STUDY MATERIAL>
+++++
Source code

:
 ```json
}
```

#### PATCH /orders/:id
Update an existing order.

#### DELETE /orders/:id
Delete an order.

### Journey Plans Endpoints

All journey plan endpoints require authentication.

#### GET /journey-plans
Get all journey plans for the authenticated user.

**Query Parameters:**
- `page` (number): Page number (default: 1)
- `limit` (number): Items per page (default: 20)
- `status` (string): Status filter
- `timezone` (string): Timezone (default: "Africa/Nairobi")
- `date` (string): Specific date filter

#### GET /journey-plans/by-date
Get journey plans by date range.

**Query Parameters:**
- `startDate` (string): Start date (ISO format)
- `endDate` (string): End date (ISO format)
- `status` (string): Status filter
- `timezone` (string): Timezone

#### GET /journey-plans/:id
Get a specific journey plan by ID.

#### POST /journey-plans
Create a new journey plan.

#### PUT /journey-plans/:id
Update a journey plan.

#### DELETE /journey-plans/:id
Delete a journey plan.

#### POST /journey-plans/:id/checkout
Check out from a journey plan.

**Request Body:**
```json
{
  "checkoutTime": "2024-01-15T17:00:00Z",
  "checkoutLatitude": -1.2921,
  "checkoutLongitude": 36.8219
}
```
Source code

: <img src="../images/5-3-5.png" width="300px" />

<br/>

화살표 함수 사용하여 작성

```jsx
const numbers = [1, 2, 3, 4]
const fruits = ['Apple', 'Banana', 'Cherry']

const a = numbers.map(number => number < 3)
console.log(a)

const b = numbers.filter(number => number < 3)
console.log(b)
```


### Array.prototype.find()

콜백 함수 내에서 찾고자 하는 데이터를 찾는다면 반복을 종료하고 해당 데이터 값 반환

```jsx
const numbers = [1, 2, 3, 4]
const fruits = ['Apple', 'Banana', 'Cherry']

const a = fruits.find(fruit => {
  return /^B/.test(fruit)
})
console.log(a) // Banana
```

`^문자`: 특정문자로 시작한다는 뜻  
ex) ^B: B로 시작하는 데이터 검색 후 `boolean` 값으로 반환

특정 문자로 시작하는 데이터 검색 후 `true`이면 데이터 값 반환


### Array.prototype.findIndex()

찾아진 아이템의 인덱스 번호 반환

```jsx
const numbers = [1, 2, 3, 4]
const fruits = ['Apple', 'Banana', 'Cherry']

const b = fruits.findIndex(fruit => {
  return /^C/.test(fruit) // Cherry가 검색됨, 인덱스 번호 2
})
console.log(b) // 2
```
+++++
WHAT THE TASK REQUIRES>
Each line of the records above that includes the string "return" should be counted. Report the total alone.

ANSWER BOX>
2